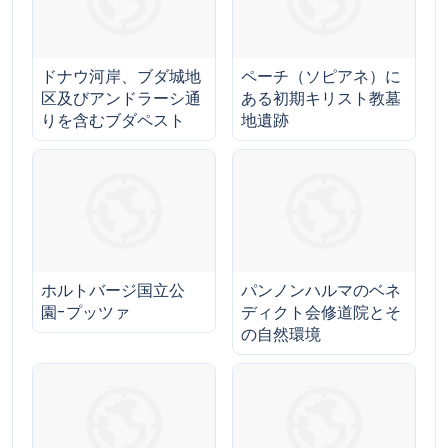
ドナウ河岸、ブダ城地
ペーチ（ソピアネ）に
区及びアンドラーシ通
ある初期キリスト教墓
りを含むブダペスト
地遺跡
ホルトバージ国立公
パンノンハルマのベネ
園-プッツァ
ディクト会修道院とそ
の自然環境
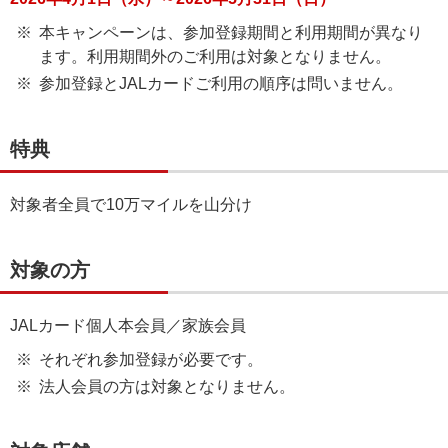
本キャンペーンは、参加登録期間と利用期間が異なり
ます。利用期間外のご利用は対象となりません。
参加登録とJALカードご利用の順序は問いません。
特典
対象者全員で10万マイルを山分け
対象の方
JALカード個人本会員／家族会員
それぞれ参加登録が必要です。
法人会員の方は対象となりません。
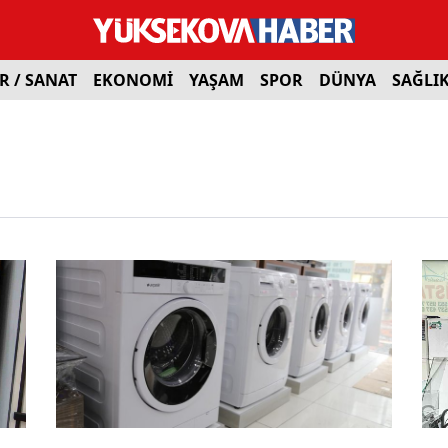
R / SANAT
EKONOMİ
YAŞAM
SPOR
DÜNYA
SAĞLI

┄┄┄┄┄┄

Write out the full listing verbatim, excluding its pictures.

ドナウ河岸、ブダ城地
ペーチ（ソピアネ）に
区及びアンドラーシ通
ある初期キリスト教墓
りを含むブダペスト
地遺跡
ホルトバージ国立公
パンノンハルマのベネ
園-プッツァ
ディクト会修道院とそ
の自然環境
本キャンペーンは、参加登録期間と利用期間が異なり
ます。利用期間外のご利用は対象となりません。
参加登録とJALカードご利用の順序は問いません。
特典
対象者全員で10万マイルを山分け
対象の方
JALカード個人本会員／家族会員
それぞれ参加登録が必要です。
法人会員の方は対象となりません。
R / SANAT
EKONOMİ
YAŞAM
SPOR
DÜNYA
SAĞLI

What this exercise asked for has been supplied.